New Vail Valley school superintendent Carlos Ramirez launches local listening tour: ‘Coffee With Carlos’ |

New Vail Valley school superintendent Carlos Ramirez launches local listening tour: ‘Coffee With Carlos’

Dr. Carlos Ramirez, Eagle County schools superintendent, is hosting a local listening tour called Coffee With Carlos, through local coffee shops. The public is invited to tell Ramirez and other school district officials what's on their mind.
Randy Wyrick|

Coffee With Carlos

Eagle County schools superintendent Carlos Ramirez is hosting a series of community conversations. All events are scheduled for 8:30 to 9:30 a.m.:

Thursday, Nov. 29, at Loaded Joe’s in Avon

Tuesday, Dec. 4, at Cafe 163 in Edwards

Wednesday, Dec. 12, at Color Coffee Roasters in Eagle

EAGLE — Carlos Ramirez is the proud father of five children and says he would put any of them in any Eagle County Schools classroom.

Ramirez, the new-ish superintendent of Eagle County Schools is touring local coffee shops for a listening tour they’re calling Coffee with Carlos.

The goal is to give Ramirez a chance to ask people what’s on their mind and how the school district can improve.

If the first couple sessions are any indication, people are more than willing to tell him.

Ramirez and the school district officials will talk about anything people want to talk about.

Main concerns circled back around safety and teachers.

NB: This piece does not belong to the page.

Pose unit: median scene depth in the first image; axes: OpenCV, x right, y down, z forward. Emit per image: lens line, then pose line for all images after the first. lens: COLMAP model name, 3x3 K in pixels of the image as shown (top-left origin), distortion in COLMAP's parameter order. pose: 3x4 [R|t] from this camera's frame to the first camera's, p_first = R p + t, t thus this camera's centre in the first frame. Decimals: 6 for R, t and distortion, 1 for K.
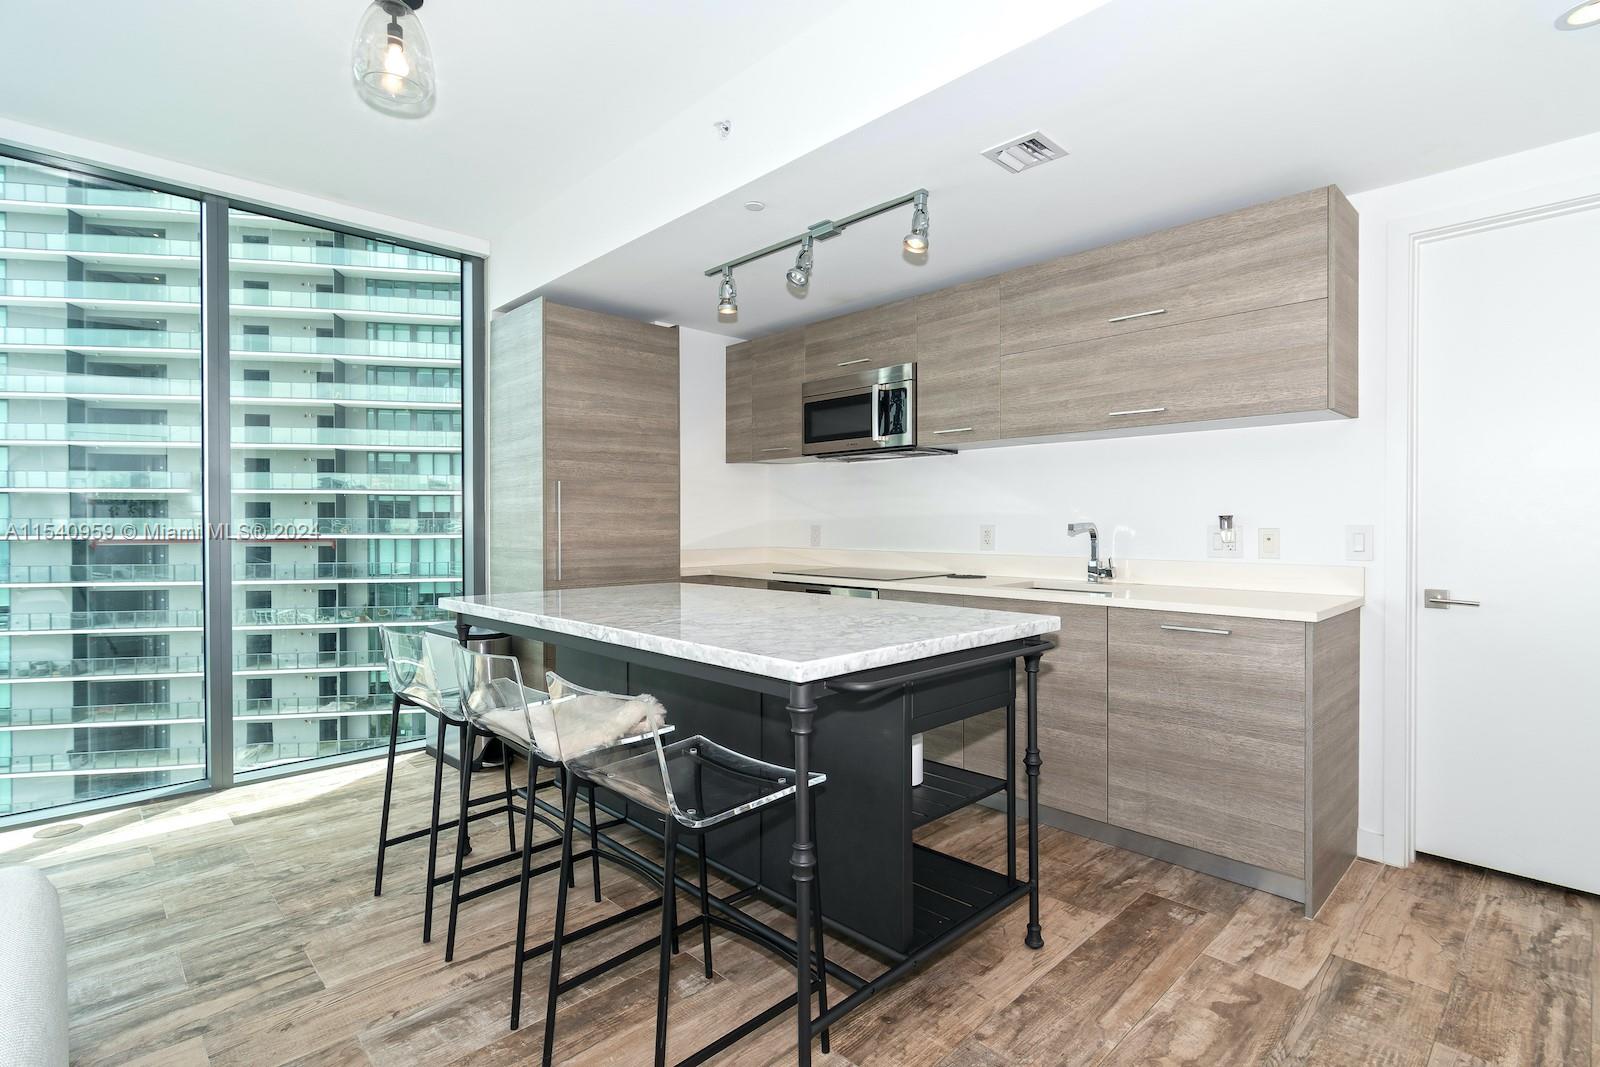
lens RADIAL K [[757.5, 0, 809.5], [0, 757.5, 532.5], [0, 0, 1]] dist [-0.003502, -0.000468]
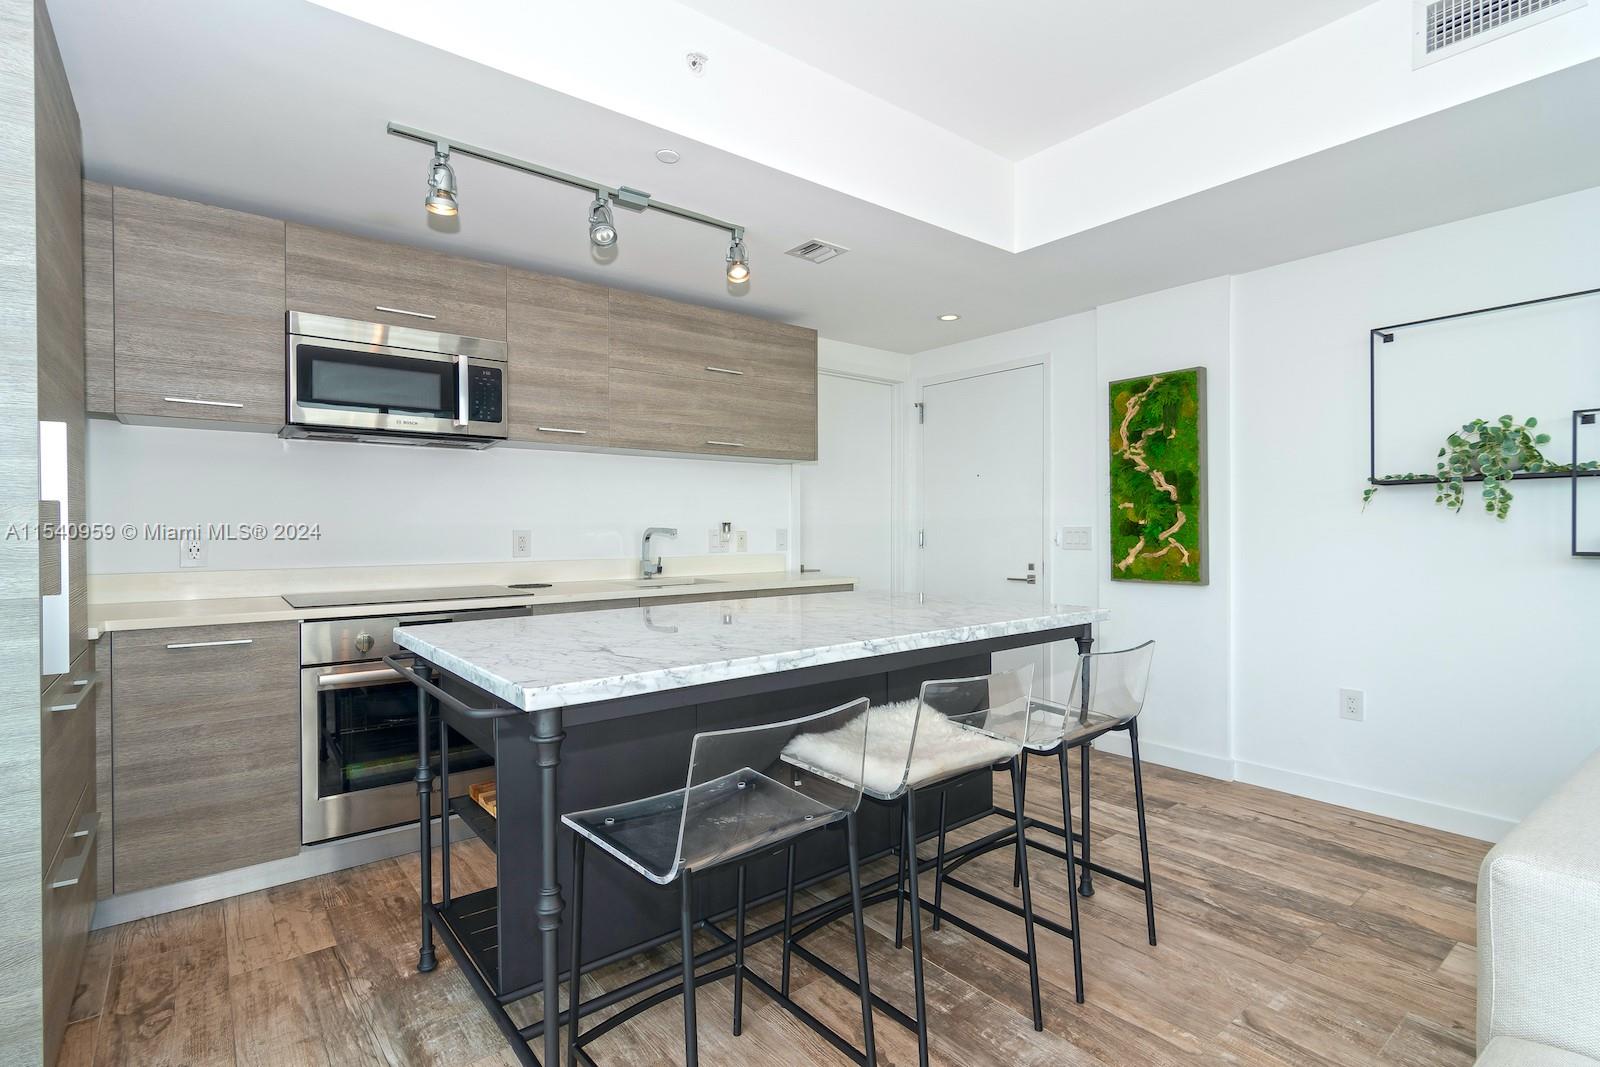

Phones in class, as well as kids vaping in class also popped up among some parents’ concerns.

Security spending

When voters approved $150 million in building and renovation projects, $6.3 million was spent on new school security systems.

It’s much more difficult for people to get into schools who aren’t supposed to be there, and that makes it a little more inconvenient for visitors, but in the trade-off between security and convenience, security wins, say Eagle County Schools officials.

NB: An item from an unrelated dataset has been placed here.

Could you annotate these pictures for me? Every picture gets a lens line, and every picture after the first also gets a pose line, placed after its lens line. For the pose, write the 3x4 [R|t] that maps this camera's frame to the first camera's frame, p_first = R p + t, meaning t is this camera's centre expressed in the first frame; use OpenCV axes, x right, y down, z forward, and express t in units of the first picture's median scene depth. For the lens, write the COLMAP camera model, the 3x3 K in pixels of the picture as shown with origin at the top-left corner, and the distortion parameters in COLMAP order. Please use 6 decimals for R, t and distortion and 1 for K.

In addition to the technology, students and teachers also prepare.

Students do active shooter drills like their parents and grandparents did duck-and-cover drills.

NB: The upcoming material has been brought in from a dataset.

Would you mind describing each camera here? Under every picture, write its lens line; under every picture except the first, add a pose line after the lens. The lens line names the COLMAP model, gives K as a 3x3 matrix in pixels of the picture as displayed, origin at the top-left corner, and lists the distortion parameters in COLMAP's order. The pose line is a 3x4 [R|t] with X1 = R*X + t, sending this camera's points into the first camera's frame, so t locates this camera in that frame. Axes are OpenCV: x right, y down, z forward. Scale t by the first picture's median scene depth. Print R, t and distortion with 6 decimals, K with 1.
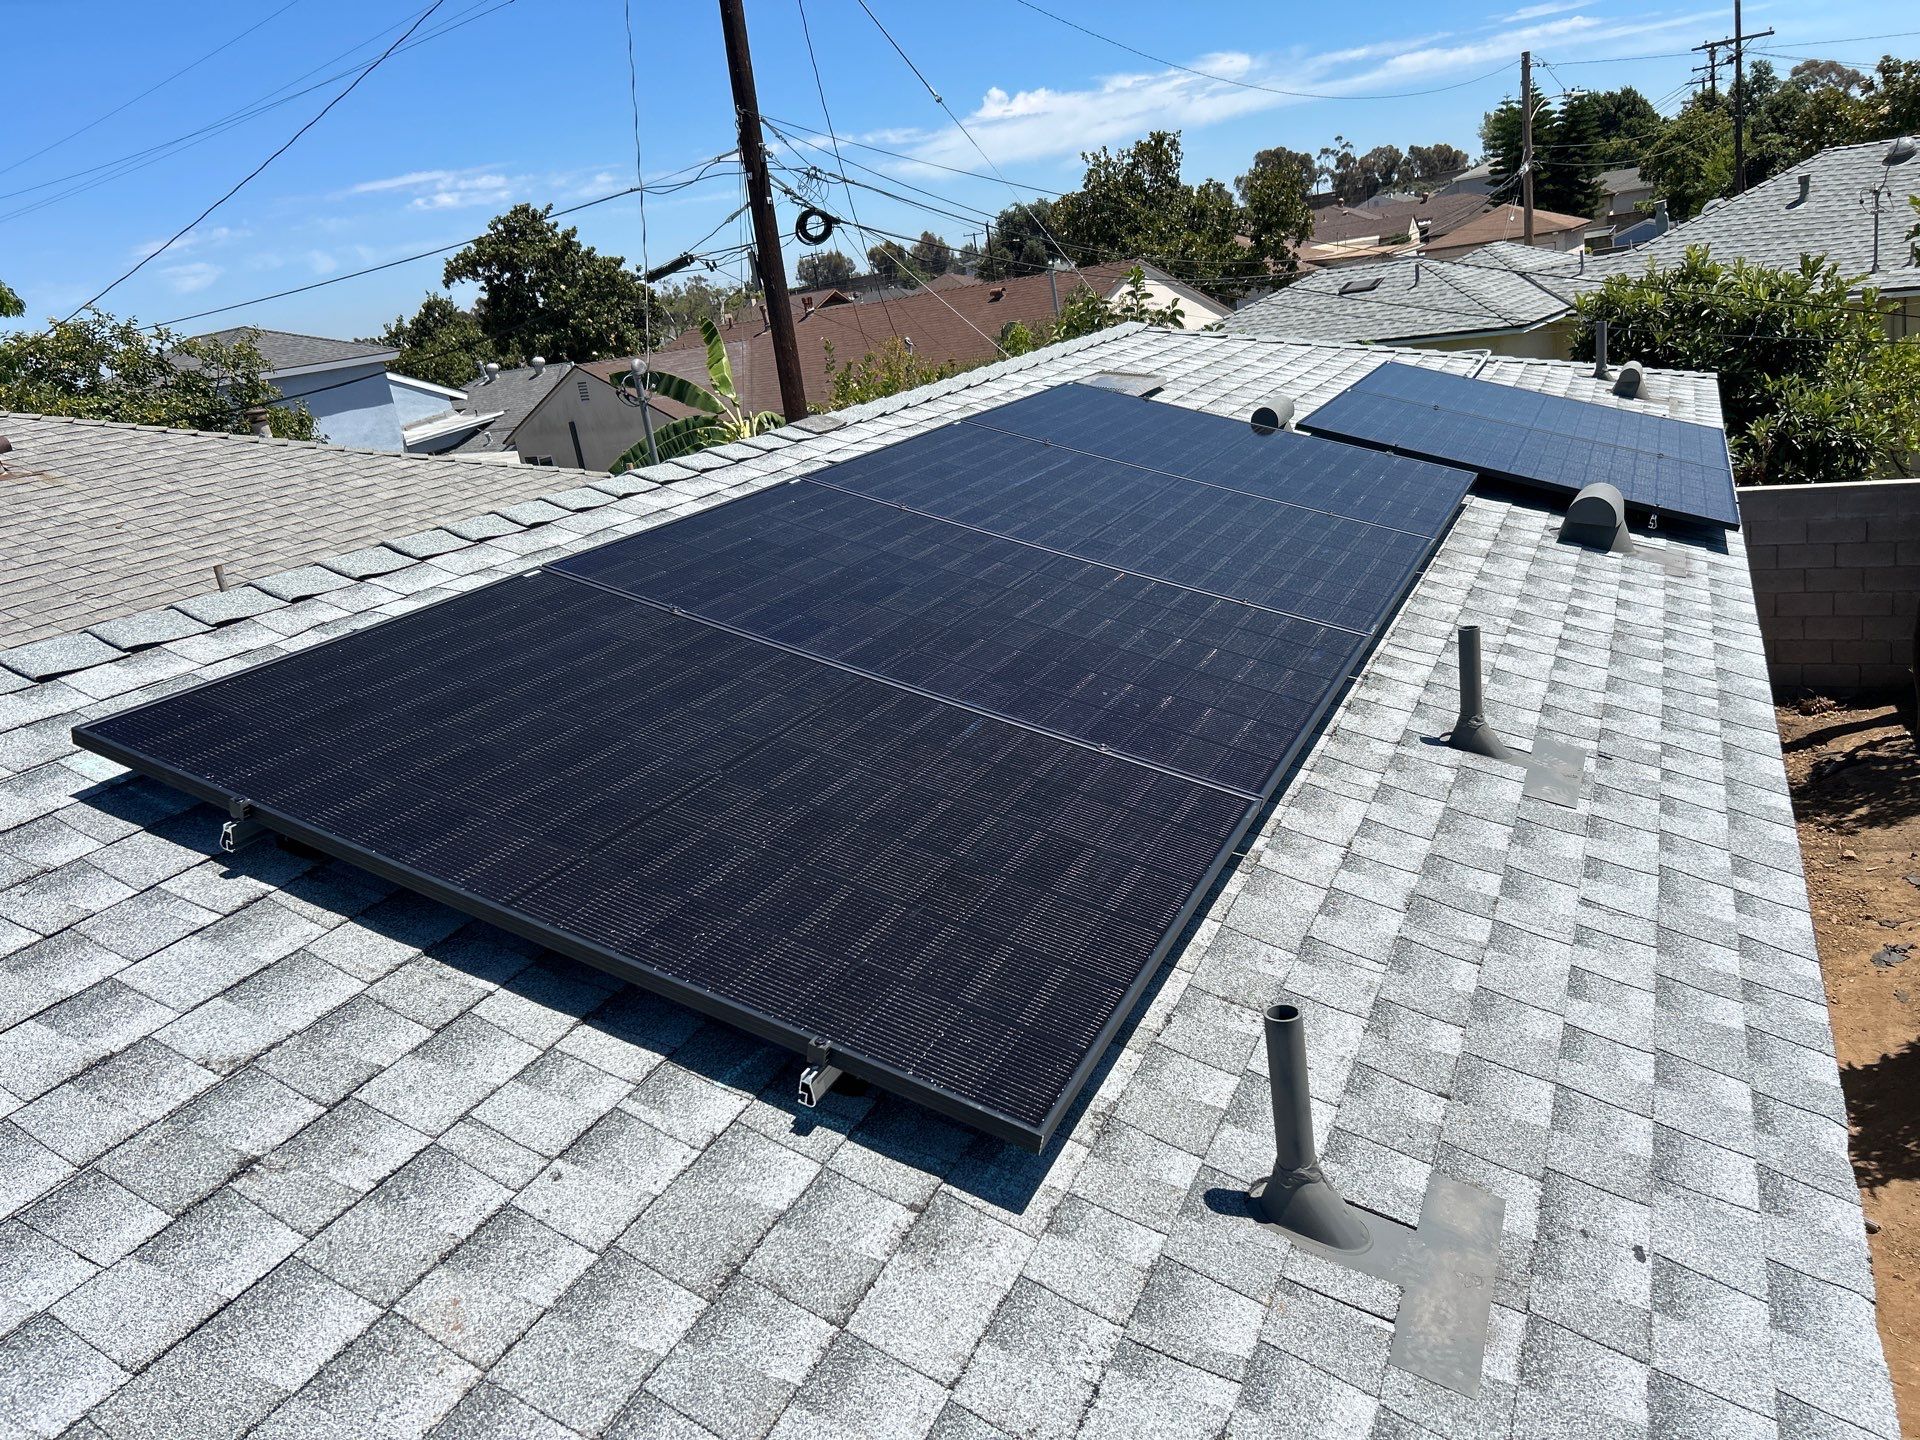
lens RADIAL K [[1460.6, 0, 971.1], [0, 1460.6, 716.0], [0, 0, 1]] dist [0.039326, -0.041223]
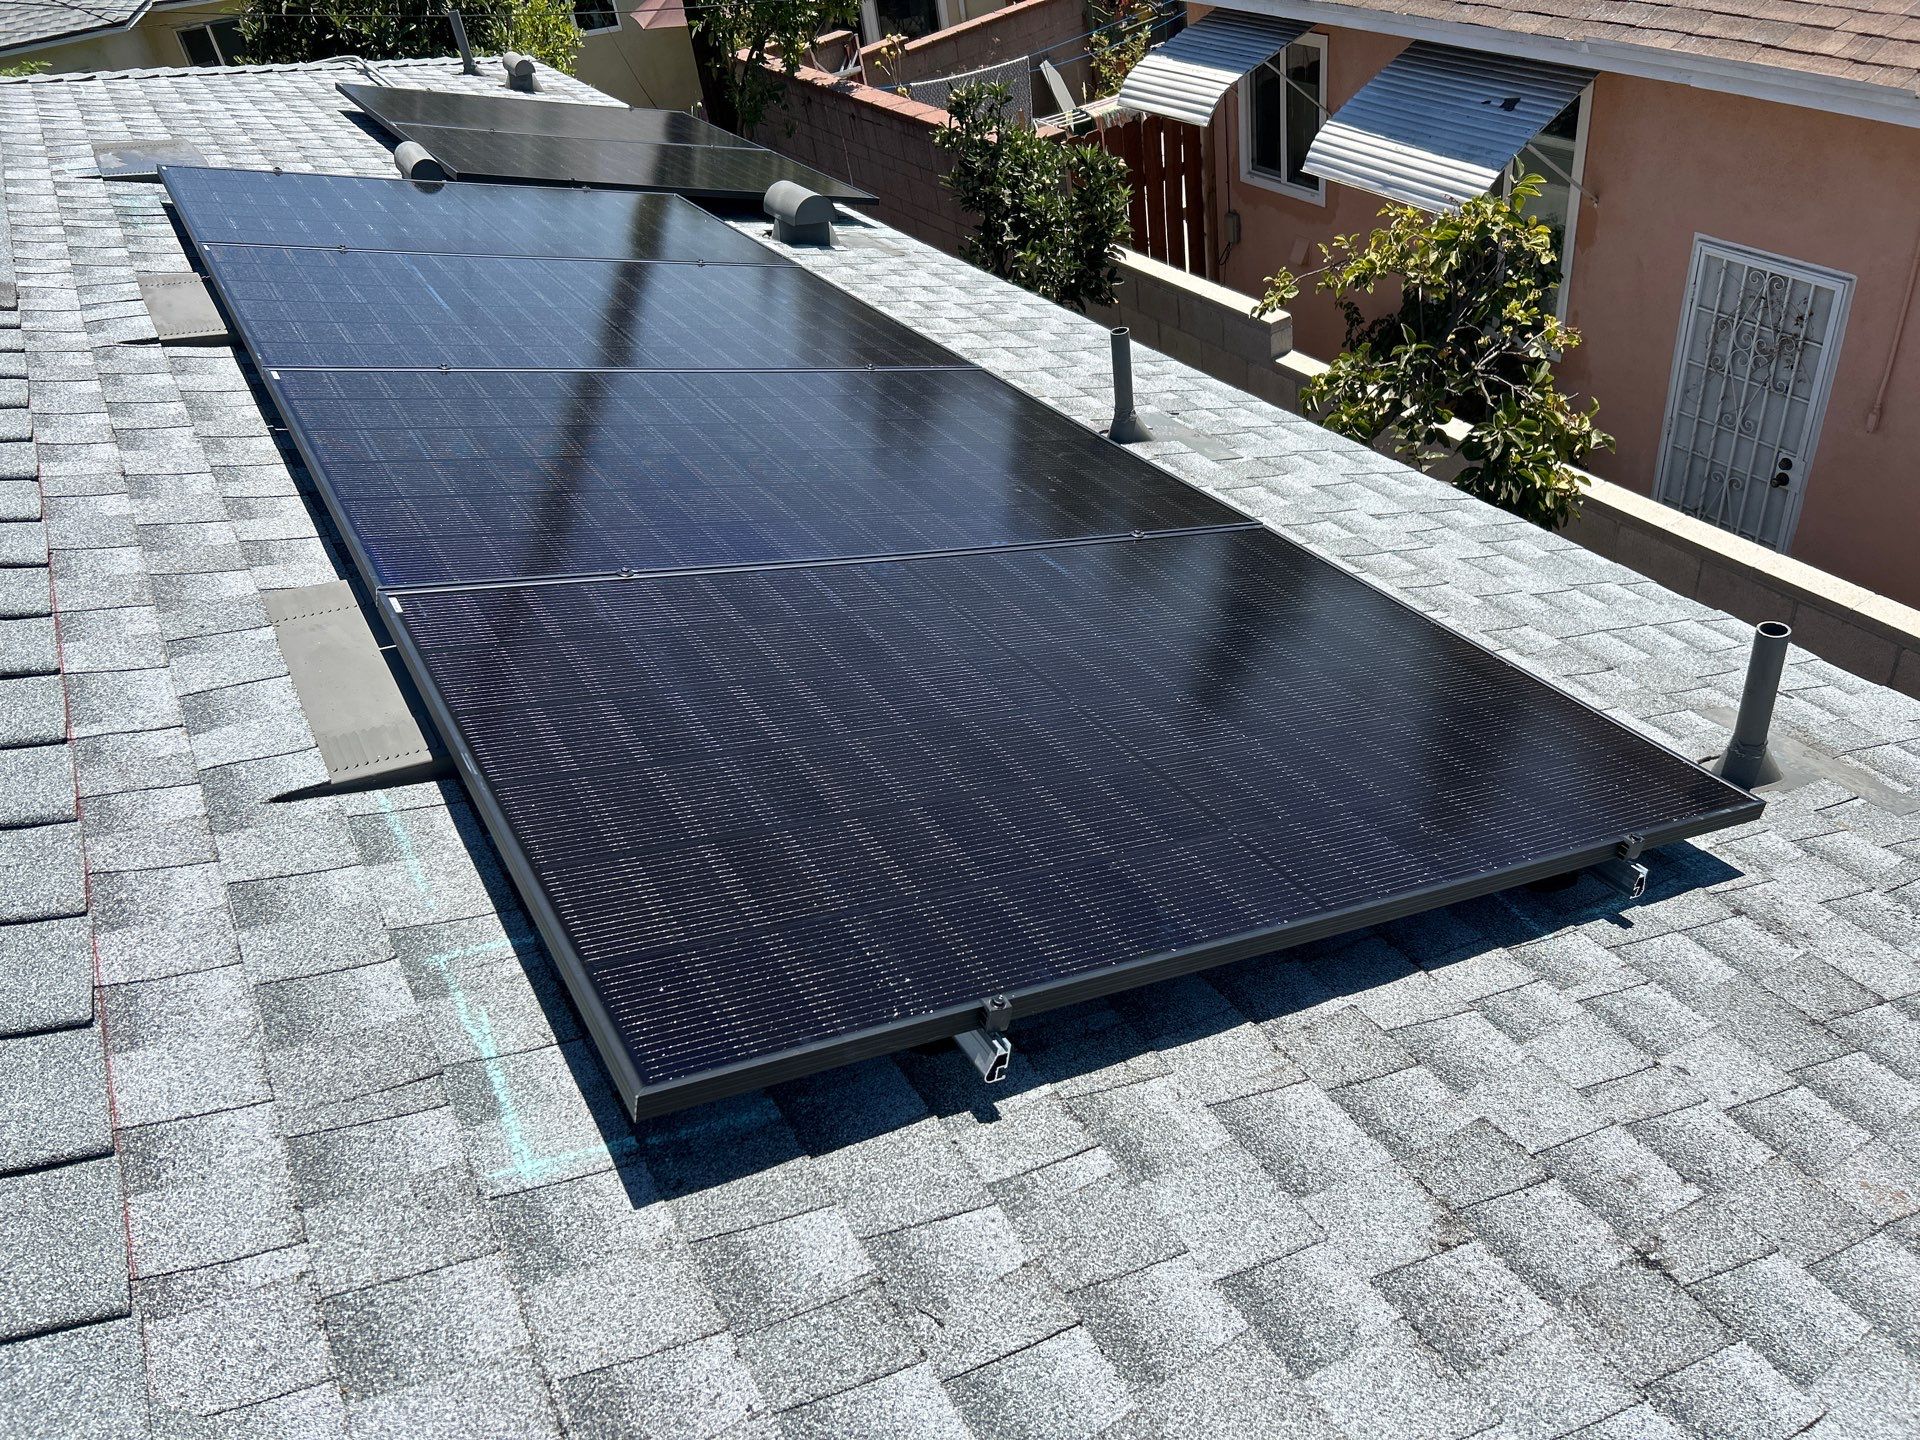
lens RADIAL K [[1460.6, 0, 971.1], [0, 1460.6, 716.0], [0, 0, 1]] dist [0.039326, -0.041223]
pose [[0.583682, -0.427790, 0.690153, -0.898719], [0.285675, 0.903809, 0.318621, -0.270906], [-0.760070, 0.011186, 0.649745, 0.579713]]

In the worst-case scenario — an active shooting situation — everything happens in the first one or two minutes.

The goal is to have everyone safely behind locked doors and out of the line of sight, said Dan Dougherty, the school district’s chief communications officer.

The school district works with Eagle County’s emergency department for week-long training sessions that include law enforcement and paramedics, Ramirez said.